Path Of Exile with an overcharged Wine

It is a proven fact that if you want to play video games, you must in almost all cases go through Windows. And even if great advances have been made in recent years, especially with the arrival of Steam to push publishers to create on other platforms, our dear Linux remains quite a bit backwards.

I had already talked about several native Linux games like Beholder or SteamWorld:Heist (which are real pearls by the way), or even more “modest” games like Dungeon Crawl Stone Soup and Caph. Not so long ago you could count games under Linux with the fingers of your hand (counting in decimal base, I might add).

But the vast majority of games are still confined to Windows, for reasons that sometimes escape me, especially when you see that most game creation software like Unity or Unreal Engine support Linux very well.

So, to overcome this problem there is Wine! Meaning “Wine Is Not an Emulator” by the way. Why isn’t it an emulator? Because it does a lot better than emulating.

Wine is an abstraction layer of Windows calls, and converts them in real time into calls to Linux libraries and functions. For example in a DirectX game, each call to a function in this library will be translated into a corresponding OpenGL call by Wine. This method has the merit of being much more efficient, and less heavy for the machine than having to emulate an entire OS.

It’s been 4 years now that I haven’t touched a Windows system despite my very strong player side, and that I owe to Wine! (And PlayOnLinux I don’t forget! ;))

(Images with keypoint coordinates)
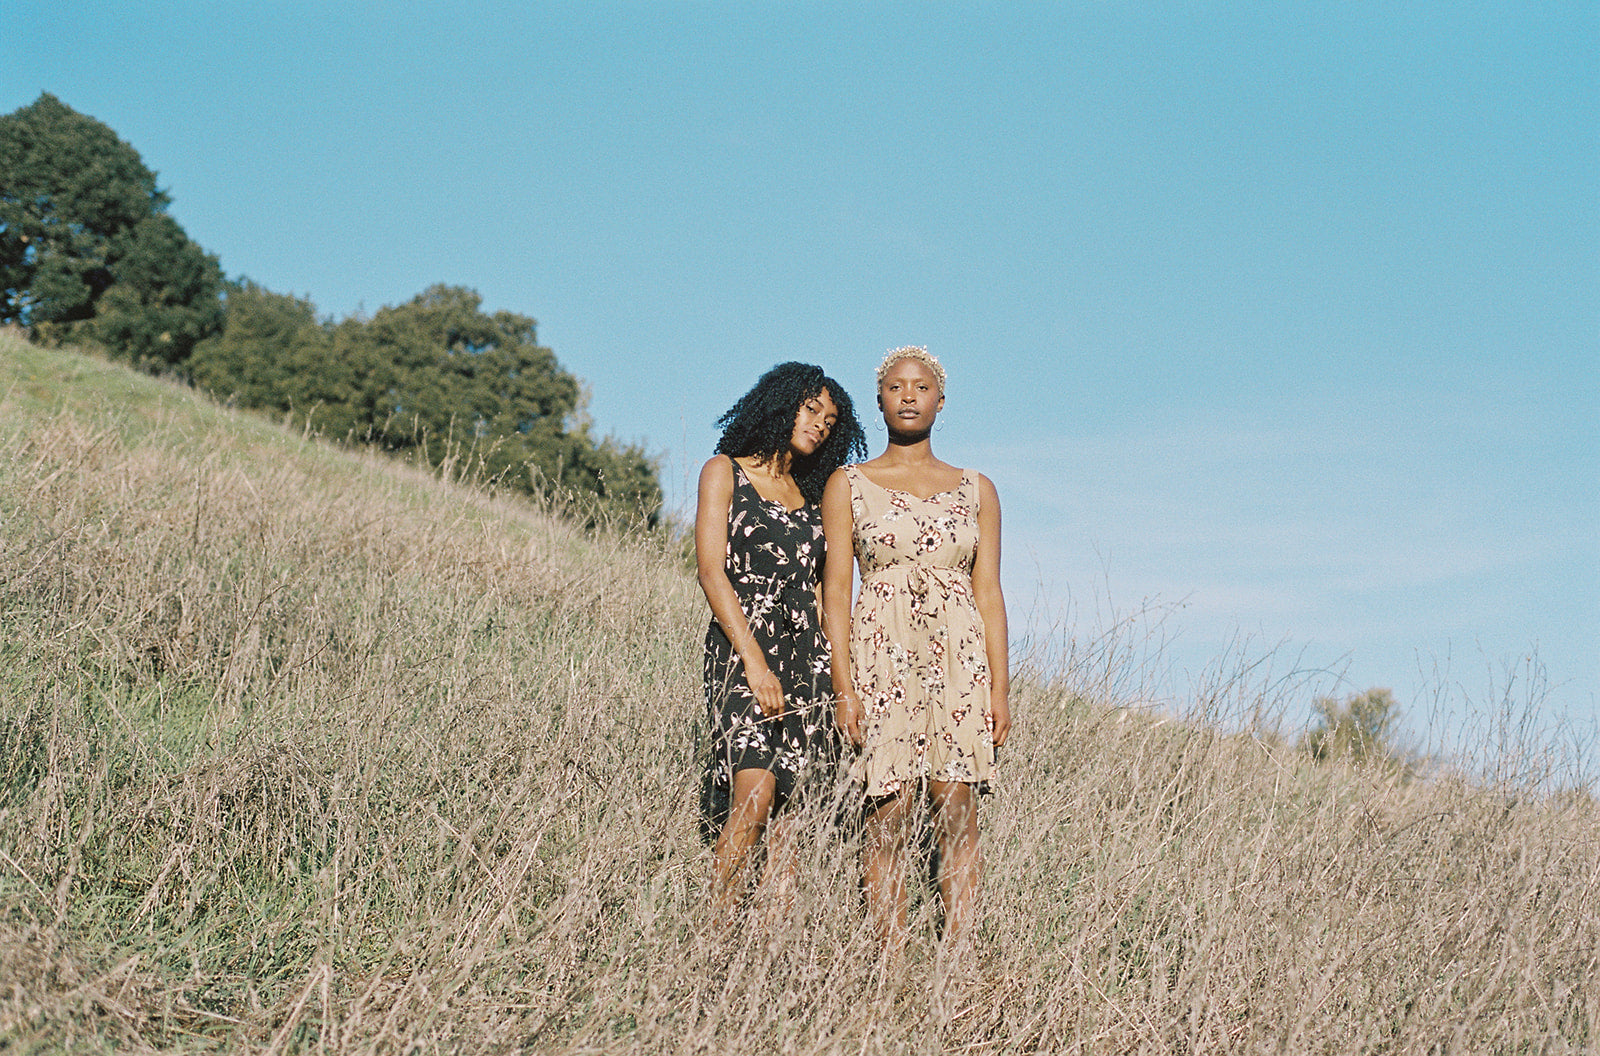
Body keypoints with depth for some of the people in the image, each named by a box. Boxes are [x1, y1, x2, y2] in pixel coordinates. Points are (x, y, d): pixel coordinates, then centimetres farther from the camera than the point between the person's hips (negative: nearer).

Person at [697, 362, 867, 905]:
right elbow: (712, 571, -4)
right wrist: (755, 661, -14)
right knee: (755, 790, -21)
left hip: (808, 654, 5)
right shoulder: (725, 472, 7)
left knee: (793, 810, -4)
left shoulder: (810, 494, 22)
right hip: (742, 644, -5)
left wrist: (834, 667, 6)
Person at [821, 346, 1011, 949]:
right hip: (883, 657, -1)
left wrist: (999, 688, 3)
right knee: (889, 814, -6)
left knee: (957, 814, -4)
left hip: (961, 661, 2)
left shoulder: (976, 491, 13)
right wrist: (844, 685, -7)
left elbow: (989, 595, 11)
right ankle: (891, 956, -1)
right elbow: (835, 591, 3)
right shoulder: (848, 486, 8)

WORK INSTRUCTION 1:
Decide whether each statement agrees with the Wine post, answering yes or no and quoting the words that settle it: (a) Wine stands for "Wine Is Not an Emulator." (b) The writer says Unity and Unreal Engine support Linux poorly. (c) The writer has not touched a Windows system in 4 years.
WORK INSTRUCTION 2:
Take the Wine post further, picking up right after its final sentence.
Nothing here requires the records.

EXERCISE RESULT 1:
(a) Yes: "Meaning “Wine Is Not an Emulator” by the way."
(b) No: "most game creation software like Unity or Unreal Engine support Linux very well."
(c) Yes: "It’s been 4 years now that I haven’t touched a Windows system"

EXERCISE RESULT 2:
Path Of Exile

Path Of Exile is an Action-RPG game, or a Hack’n’Slash according to the definition you may have, in a Dark Fantasy universe, all in Free To Play (really). It is a game that took a long time to be developed and suffered for a long time from its technological debt. It is, for example, only recently that DirectX version 11 is supported!

My use of this game is quite intensive, I usually go quite far in the game and I often play with other players which multiplies the number of effects to display on screen. Nevertheless, I always had 2 huge problems with this game, even with my new computer from System 76:

  • DirectX 11 has never worked with Wine, despite the support announced since several versions
  • The game suffers from big slowdowns and falling peaks in the number of frames per second.

Because of this, I greatly reduced my playing frequency. But news from the Wine world has allowed me to look into it, and all these problems are in the past, and I’ll explain how I did that.

Patched Wine-staging

I am the Wine maintainer of Path Of Exile. This means that I am in charge of moderating the tests sent to the Wine site by users, and tracking and updating links to known bugs related to Path Of Exile.

The DirectX 11 incompatibility bug is known, and many people have already complained (me first!). And a comment on the bug discussion proposed a solution that seemed to work.

The solution was to modify two small lines of code in a precise version of Wine, and the trick was done! So you have to get the Wine code (the Git version, configured with wine-3.3 is fine) and apply these changes before compiling it. (Attention, this is only for Path Of Exile!)

If you follow these steps as you read, I advise you not to do this right away! If you’ve followed, there’s another problem I’m going to talk about, and it’s going to have to be dealt with first: slowdowns and performance losses.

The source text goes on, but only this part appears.